From: Sameer Sheorey <41028320+ssheorey@users.noreply.github.com>
Date: Sun, 29 Sep 2024 23:07:07 -0700
Subject: [PATCH 2/4] Replace conda with pyenv to fix incorrect libstdc++ use
 in jammy CI. (#6966)

* Replace conda with pyenv to fix incorrect libstdc++ use in jammy CI.
* Use RPATH instead of RUNPATH to load libc++abi.so directly in Python. No need to find and load explicitly.
* Use libc++11 to build in Ubuntu 22.04. Warn if newer version is used.
* TODO: Solution for Ubuntu 24.04
---
 3rdparty/find_dependencies.cmake    |  9 ++++++
 cpp/open3d/core/nns/NanoFlannImpl.h | 25 ++++------------
 cpp/pybind/CMakeLists.txt           |  3 ++
 cpp/tests/t/geometry/TensorMap.cpp  |  7 +++++
 docker/Dockerfile.ci                | 44 +++++++++++++++++++----------
 docker/docker_test.sh               |  2 +-
 python/open3d/__init__.py           |  8 ------
 util/install_deps_ubuntu.sh         | 11 ++++++--
 8 files changed, 63 insertions(+), 46 deletions(-)

diff --git a/3rdparty/find_dependencies.cmake b/3rdparty/find_dependencies.cmake
index 77b7085df69..d91377a3138 100644
--- a/3rdparty/find_dependencies.cmake
+++ b/3rdparty/find_dependencies.cmake
@@ -1338,6 +1338,7 @@ if(BUILD_GUI)
                     if (CPP_LIBRARY AND CPPABI_LIBRARY)
                         set(CLANG_LIBDIR ${llvm_lib_dir})
                         message(STATUS "CLANG_LIBDIR found in ubuntu-default: ${CLANG_LIBDIR}")
+                        set(LIBCPP_VERSION ${llvm_ver})
                         break()
                     endif()
                 endforeach()
@@ -1362,7 +1363,10 @@ if(BUILD_GUI)
                              llvm-8/lib
                              llvm-7/lib
                 )
+                file(REAL_PATH ${CPPABI_LIBRARY} CPPABI_LIBRARY)
                 get_filename_component(CLANG_LIBDIR ${CPPABI_LIBRARY} DIRECTORY)

_Required task 1_. Please retype the rows from the line containing "common name: Northern shoveler" through the line containing "family: Megachilidae", both lines included.

_Given data_.
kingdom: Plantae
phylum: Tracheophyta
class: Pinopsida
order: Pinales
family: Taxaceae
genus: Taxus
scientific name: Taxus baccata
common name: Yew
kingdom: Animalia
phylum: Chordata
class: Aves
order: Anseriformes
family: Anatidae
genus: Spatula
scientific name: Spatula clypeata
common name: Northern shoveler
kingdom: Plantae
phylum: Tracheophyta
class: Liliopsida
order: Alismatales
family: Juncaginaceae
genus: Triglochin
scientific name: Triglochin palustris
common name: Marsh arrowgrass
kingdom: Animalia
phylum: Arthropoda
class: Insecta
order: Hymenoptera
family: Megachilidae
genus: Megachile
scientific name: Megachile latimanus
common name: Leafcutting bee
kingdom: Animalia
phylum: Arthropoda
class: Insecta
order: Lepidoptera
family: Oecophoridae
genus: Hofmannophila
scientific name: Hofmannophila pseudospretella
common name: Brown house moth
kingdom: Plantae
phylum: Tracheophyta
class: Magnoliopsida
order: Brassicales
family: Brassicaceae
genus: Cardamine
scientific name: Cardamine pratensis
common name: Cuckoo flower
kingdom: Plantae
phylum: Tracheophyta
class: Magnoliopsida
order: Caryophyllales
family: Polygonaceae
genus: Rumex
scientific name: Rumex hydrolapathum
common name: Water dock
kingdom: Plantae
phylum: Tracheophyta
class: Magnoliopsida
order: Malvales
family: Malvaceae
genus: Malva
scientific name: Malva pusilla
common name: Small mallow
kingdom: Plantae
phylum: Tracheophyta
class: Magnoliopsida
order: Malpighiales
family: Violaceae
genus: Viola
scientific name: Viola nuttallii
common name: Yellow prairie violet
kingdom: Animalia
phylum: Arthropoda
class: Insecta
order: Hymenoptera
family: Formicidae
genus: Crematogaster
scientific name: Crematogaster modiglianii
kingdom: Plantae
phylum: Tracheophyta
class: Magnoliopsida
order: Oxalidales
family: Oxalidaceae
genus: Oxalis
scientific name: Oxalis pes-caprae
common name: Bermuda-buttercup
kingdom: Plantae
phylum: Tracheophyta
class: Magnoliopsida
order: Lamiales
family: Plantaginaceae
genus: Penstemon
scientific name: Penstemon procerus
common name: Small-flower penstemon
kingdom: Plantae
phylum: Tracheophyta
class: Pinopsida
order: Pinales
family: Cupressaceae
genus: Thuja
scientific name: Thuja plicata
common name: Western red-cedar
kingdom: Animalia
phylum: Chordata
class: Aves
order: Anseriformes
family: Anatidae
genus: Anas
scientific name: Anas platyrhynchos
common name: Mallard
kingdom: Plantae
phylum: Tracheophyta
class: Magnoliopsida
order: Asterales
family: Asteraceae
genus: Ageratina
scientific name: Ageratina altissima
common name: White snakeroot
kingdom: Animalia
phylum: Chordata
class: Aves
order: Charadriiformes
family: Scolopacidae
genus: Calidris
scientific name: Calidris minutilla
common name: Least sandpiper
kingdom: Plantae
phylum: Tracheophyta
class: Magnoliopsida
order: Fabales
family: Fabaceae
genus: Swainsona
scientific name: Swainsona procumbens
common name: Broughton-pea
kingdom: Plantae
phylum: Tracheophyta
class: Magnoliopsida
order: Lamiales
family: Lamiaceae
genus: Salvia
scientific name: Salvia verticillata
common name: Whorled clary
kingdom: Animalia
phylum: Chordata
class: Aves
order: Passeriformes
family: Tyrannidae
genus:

_Required task 2_.
Answer these questions about the patch:
(a) What tool does the patch replace with pyenv?
(b) How many files does it change?
(c) Which Ubuntu version is still marked TODO?

_Written reply 1_.
common name: Northern shoveler
kingdom: Plantae
phylum: Tracheophyta
class: Liliopsida
order: Alismatales
family: Juncaginaceae
genus: Triglochin
scientific name: Triglochin palustris
common name: Marsh arrowgrass
kingdom: Animalia
phylum: Arthropoda
class: Insecta
order: Hymenoptera
family: Megachilidae

_Written reply 2_.
(a) Conda
(b) 8
(c) Ubuntu 24.04